As disposições sobre a aplicação da ECD Contábil estão na Instrução Normativa RFB nº 1660, de 15 de setembro de 2016. Basicamente, devem submeter as informações à Receita aquelas pessoas jurídicas imunes ou isentas que paguem Pis/Pasep, Cofins, contribuição previdenciária e auferirem receitas, doações, incentivos e outras formas de contribuições cuja soma seja superior a 1,2 milhão.



O contador e vice-presidente de Registro do CRCRS, Ricardo Kerkhoff, alertou para a incidência de multa caso haja atraso na entrega ou a submissão com informações inexatas, incompletas ou omissas. "Muitas vezes devido à própria terceirização das empresas de contabilidade, nós acabamos entregando informações incompletas. Contudo, a multa pode ser atenuada se receber a intimação da Receita Federal e cumprir a recomendação", ressaltou Kerkhoff.

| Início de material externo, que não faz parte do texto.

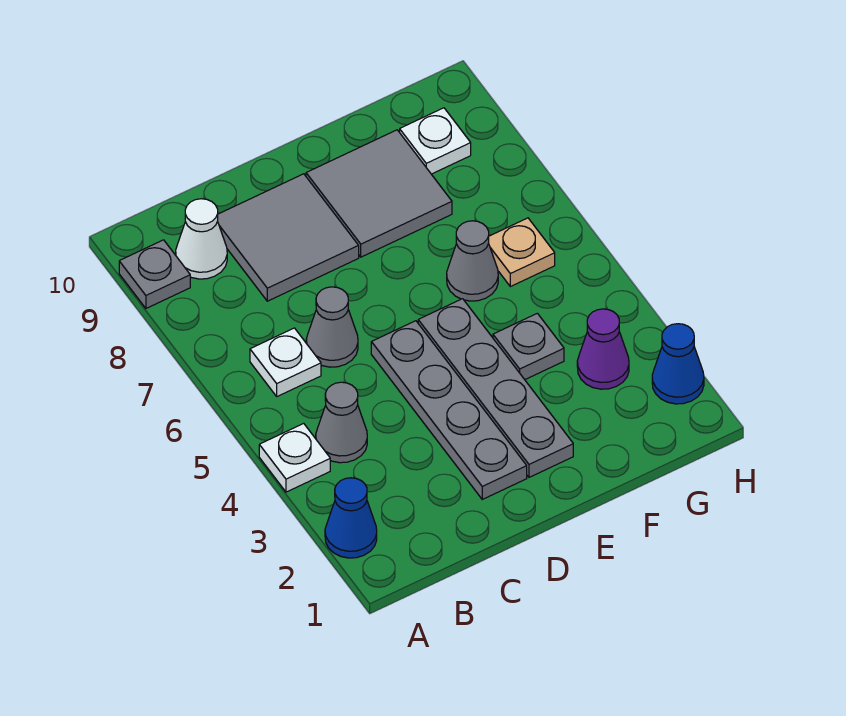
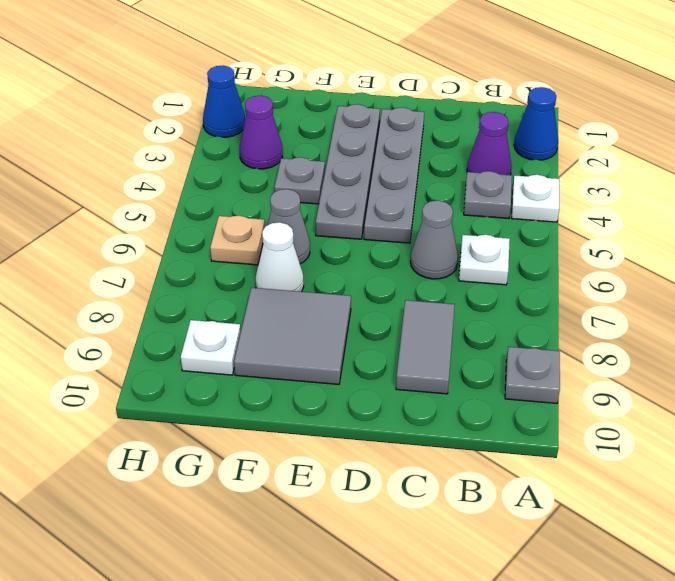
none -> purple 1x1 cone [467,112,512,175]
grey 1x1 cone [316,382,367,463] -> grey 1x1 plate [464,171,512,219]
white 1x1 cone [176,199,227,279] -> white 1x1 cone moved to [256,222,304,292]
grey 2x2 tile [218,174,359,301] -> grey 1x2 tile [396,300,455,394]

De antemão, Kerkhoff noticiou o projeto de controle da assinatura digital utilizada na ECD chamado Sistema Validador de Assinatura Digital (SVAD). Com ele, apenas profissionais habilitados para excercer a função com certificação digital poderão assinar a escrituração submetida. "A sociedade ficará mais segura. Com o Svad, se o profissional fizer algo errado podemos investigar", disse o contador.



Para encerrar o encontro, os membros da Comissão do Terceiro Setor, Gabriel Filber e Gabriele Schmidt, falaram sobre o Marco Regulatório do Terceiro Setor. Gabriele lembrou que a Lei 13.019, de 2014, esta em vigência desde 2016 para União e estados. Os municípios devem se adaptar à sua aplicação este ano.



A contadora afirmou, durante apresentação, que o novo marco dá resposta a uma série de denúncias de irregularidades a fim de regulamentar parcerias. "A lei exige nova postura gerencial e o contador pode auxiliar as instituições a entrarem em conformidade a partir de agora", salientou.